• _Short task_: Continue the passage below on the textile designer Jack Lenor Larsen, starting after its last sentence.

It would be true to say, Jack Lenor Larsen, who died last December aged 93, was the soul of discretion. The American textile designer lent his understated touch to many of the 20th century’s biggest design happenings, but only those in the know would have spotted it.
His big break, in 1951/52, was a commission to create curtains for the windows of the now-iconic Lever House building, one of Manhattan’s first curtain-walled skyscrapers.
Larsen’s subtle check weave, shot through with gold threads, set the template for dressing modern glass buildings, filtering out the sun’s glare without inhibiting their dazzling translucency.
Subsequently, his fabrics adorned Frank Lloyd Wright’s Fallingwater residence and Jackie Kennedy’s 1960s redesign of the White House. Everyone who was anyone in mid- century America wanted the ‘Larsen Look’ and it still endures today, thanks to his thriving textile label Larsen Fabrics.

• _Given data_:

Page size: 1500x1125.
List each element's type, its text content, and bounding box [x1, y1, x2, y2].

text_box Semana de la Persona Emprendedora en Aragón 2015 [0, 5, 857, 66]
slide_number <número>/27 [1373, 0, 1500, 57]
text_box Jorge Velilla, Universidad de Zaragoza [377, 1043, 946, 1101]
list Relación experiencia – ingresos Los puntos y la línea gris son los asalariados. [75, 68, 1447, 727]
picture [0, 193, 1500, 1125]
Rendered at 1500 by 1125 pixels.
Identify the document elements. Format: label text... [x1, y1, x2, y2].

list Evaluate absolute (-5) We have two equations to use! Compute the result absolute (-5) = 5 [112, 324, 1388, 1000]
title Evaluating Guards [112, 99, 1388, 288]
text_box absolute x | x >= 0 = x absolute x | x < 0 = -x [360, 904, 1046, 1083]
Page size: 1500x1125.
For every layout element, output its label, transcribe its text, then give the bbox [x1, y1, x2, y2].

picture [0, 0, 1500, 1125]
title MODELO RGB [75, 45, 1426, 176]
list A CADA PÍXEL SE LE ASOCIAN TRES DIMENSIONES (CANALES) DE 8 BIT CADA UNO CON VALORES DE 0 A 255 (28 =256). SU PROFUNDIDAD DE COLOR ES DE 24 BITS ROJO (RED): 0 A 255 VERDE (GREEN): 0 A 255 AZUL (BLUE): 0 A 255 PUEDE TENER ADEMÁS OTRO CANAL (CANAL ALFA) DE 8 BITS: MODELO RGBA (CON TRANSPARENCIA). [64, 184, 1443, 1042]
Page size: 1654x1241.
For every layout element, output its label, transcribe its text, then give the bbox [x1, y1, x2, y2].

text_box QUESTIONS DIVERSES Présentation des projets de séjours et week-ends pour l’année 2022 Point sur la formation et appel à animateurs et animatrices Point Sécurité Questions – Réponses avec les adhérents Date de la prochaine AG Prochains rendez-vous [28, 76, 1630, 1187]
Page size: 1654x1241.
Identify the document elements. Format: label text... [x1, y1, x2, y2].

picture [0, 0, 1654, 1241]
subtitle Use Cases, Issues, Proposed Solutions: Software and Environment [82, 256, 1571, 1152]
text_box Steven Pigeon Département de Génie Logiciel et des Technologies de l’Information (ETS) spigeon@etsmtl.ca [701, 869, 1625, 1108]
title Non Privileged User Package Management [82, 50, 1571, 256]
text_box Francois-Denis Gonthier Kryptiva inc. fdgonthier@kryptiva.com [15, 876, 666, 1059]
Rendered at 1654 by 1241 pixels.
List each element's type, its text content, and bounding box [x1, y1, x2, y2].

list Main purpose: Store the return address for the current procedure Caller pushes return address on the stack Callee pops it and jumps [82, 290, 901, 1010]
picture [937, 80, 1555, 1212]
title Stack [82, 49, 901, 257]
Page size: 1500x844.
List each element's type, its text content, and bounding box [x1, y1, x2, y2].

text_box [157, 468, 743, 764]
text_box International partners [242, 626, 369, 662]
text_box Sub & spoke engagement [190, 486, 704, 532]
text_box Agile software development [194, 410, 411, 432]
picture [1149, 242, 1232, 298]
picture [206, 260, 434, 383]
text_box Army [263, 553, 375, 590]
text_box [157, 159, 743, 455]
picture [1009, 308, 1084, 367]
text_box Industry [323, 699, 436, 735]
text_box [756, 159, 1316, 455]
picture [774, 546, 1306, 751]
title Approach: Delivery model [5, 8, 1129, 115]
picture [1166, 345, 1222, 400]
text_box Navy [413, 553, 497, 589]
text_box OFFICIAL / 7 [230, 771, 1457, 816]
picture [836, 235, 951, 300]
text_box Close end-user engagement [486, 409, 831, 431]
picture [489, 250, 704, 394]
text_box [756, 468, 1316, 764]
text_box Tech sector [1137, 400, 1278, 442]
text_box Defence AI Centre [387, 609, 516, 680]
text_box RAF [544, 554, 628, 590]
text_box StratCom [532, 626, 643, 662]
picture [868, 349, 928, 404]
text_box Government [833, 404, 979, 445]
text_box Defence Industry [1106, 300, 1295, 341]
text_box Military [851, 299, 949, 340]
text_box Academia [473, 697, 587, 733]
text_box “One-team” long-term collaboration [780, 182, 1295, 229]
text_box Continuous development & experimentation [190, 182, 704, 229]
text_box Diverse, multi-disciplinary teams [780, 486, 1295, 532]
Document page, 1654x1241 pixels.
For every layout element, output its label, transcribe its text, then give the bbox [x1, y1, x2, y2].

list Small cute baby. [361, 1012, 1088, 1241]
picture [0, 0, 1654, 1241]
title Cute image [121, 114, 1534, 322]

• _Final answer_:
Born in Seattle to a family of Nordsk-Canadian origin, Larsen initially studied architecture at the University of Washington – something that comes across in the structural rigour of his designs. Fussy patterns weren’t his thing: he preferred linear and grid-like weaves and deconstructed geometrics.
He studied weaving methods from around the world and was a connoisseur of yarns, using linen, bamboo, raffia and even rope. The Larsen palette, meanwhile, dominated by golden neutrals, ivory, charcoal and black, reveals a modernist’s discipline while looking utterly timeless.
Larsen was as elegant and unassuming as his work. ‘While mid-century furniture endures, my cloths are in shreds,’ he said modestly, though the ‘Larsen Look’ is as relevant as ever.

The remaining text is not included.